Find $V(x)$ if $V(x)$ is the volume of water of depth $x$ contained in a conical tank with vertice downwards. The tank is $8$ meters high and its diameter in the highest part is $6$ meters.
Answer:
$V(x)=3\pi\dfrac{x^3}{64}$.
I think that a sketch of the situation is:
I tried to use the formula of the conical volume: $V=\dfrac{\pi r^2h}{3}$, where $r=\dfrac62=3$ and $h=8$, but then $V=\dfrac{\pi3^28}3=24\pi$, which 1) does not depend on the depth and 2) does not have the same coefficients of the answer.
What am I doing wrong?
Thanks!
Your issue is that you found the volume of the whole conical tank, not the water.

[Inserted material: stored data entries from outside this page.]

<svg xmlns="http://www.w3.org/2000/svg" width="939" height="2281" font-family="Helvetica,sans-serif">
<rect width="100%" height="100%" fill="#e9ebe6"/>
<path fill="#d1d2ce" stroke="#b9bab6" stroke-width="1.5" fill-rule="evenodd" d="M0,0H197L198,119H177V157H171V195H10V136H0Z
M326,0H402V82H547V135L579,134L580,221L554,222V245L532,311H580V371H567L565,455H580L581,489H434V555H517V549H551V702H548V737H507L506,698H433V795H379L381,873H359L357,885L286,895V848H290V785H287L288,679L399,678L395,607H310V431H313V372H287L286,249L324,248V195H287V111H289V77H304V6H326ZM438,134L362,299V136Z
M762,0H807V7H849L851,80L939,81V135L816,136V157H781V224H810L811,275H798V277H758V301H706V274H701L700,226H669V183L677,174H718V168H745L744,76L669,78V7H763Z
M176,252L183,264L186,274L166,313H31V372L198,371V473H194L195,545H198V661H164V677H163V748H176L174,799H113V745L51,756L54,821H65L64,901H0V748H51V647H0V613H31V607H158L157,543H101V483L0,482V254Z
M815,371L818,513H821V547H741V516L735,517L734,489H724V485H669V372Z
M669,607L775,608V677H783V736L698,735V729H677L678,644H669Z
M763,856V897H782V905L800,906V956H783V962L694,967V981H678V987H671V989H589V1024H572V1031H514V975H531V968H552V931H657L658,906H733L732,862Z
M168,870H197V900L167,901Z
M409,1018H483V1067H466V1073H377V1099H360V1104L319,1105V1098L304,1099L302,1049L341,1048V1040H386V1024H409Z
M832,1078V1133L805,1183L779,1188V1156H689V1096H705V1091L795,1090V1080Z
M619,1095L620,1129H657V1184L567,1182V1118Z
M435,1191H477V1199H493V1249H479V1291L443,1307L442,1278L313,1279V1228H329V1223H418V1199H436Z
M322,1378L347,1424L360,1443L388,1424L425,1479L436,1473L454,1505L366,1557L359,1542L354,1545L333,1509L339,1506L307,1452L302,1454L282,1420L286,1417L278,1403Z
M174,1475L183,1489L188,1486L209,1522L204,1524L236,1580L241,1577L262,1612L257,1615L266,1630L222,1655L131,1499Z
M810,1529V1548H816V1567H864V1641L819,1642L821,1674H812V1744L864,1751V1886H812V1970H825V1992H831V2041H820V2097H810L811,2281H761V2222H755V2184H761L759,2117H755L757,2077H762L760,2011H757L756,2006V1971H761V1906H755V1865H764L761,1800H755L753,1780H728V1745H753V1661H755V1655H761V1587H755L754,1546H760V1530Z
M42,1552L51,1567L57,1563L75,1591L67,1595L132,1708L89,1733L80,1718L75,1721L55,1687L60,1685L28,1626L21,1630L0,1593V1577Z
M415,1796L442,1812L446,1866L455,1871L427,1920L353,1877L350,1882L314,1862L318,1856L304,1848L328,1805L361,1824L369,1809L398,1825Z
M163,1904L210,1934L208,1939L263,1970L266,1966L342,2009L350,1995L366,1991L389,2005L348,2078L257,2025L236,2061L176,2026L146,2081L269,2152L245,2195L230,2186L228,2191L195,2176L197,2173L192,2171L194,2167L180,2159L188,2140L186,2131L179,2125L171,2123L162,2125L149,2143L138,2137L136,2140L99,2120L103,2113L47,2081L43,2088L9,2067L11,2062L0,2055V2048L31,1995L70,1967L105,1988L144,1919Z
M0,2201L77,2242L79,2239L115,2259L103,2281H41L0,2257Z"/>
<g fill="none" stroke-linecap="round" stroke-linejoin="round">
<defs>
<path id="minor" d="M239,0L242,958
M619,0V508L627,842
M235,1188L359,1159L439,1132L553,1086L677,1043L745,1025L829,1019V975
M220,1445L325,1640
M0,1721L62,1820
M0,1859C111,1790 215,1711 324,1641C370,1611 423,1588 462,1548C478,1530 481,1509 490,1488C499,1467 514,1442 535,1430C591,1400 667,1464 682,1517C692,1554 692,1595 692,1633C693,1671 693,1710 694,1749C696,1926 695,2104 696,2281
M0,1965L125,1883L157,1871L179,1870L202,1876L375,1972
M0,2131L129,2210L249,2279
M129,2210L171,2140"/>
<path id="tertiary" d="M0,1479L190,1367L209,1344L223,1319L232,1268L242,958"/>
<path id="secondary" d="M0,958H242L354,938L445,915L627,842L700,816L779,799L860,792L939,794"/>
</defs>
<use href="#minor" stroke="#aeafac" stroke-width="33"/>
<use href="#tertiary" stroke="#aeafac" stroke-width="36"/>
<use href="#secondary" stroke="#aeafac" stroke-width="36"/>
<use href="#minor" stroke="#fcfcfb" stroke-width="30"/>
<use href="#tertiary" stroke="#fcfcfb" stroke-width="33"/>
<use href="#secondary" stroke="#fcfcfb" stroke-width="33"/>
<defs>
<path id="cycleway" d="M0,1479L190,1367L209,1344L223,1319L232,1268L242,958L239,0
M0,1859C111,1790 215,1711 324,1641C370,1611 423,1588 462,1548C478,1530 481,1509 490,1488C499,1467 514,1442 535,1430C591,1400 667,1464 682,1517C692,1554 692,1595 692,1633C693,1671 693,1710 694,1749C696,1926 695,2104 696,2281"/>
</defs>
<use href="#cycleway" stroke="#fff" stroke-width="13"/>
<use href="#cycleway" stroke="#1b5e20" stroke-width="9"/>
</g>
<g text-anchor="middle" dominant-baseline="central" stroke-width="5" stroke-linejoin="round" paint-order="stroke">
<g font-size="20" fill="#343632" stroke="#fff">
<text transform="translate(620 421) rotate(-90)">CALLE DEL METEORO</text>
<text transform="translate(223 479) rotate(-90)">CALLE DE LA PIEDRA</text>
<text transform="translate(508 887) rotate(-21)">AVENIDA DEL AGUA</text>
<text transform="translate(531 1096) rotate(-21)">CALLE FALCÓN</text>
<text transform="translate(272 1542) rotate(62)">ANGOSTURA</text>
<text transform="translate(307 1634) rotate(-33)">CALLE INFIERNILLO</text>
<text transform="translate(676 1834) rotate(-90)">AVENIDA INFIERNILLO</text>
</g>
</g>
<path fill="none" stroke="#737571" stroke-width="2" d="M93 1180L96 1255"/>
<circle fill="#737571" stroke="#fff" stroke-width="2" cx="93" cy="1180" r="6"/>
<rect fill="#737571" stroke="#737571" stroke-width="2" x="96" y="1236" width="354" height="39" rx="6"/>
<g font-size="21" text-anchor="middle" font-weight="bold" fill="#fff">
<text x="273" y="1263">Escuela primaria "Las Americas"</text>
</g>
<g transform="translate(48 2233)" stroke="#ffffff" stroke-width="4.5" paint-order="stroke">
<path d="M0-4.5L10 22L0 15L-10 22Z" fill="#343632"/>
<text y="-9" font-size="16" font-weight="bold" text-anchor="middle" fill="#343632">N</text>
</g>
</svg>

Imagine taking a vertical cross-section of the tank:
The volume of the water is given by
$$V = \frac 1 3 \pi r^2 x$$
What is $r$? It can be shown that the triangle formed by the water is similar in the geometric sense to the entire triangle. Then we can set up a proportion:
$$\frac{\text{radius of the tank}}{\text{height of the tank}} = \frac{\text{radius of the water}}{\text{height of the water}} \implies \frac{3}{8} = \frac r x \implies r = \frac 3 8 x$$
Thus,
$$V = \frac 1 3 \pi \left( \frac 3 8 x \right)^2 x = \frac 1 3 \cdot \pi \cdot \frac{9}{64} \cdot x^2 \cdot x = \frac{3\pi}{64}x^3$$
matching the answer.